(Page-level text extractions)

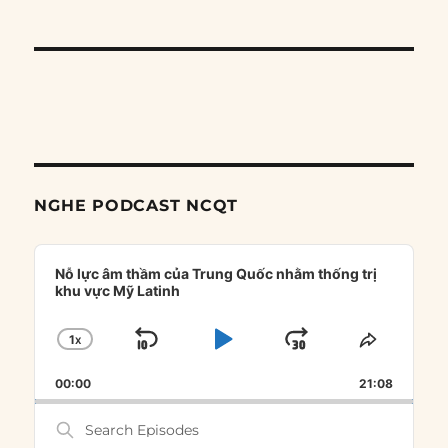
NGHE PODCAST NCQT
Audio
Player
Nỗ lực âm thầm của Trung Quốc nhằm thống trị
khu vực Mỹ Latinh
1
X
SKIP
PLAY
JUMP
CHANGE
SHARE
PLAYBACK
THIS
BACKWARD
PAUSE
FORWARD
00:00
RATE
21:08
EPISOD
Search
Episodes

DIRECTIONS:
Give every line of the records above as a Markdown table with a Row column holding a running number and a Text column holding the line, omitting blank lines. Leave the pictures out of the answer.

ANSWER SPACE:
| Row | Text |
|---|---|
| 1 | NGHE PODCAST NCQT |
| 2 | Audio |
| 3 | Player |
| 4 | Nỗ lực âm thầm của Trung Quốc nhằm thống trị |
| 5 | khu vực Mỹ Latinh |
| 6 | 1 |
| 7 | X |
| 8 | SKIP |
| 9 | PLAY |
| 10 | JUMP |
| 11 | CHANGE |
| 12 | SHARE |
| 13 | PLAYBACK |
| 14 | THIS |
| 15 | BACKWARD |
| 16 | PAUSE |
| 17 | FORWARD |
| 18 | 00:00 |
| 19 | RATE |
| 20 | 21:08 |
| 21 | EPISOD |
| 22 | Search |
| 23 | Episodes |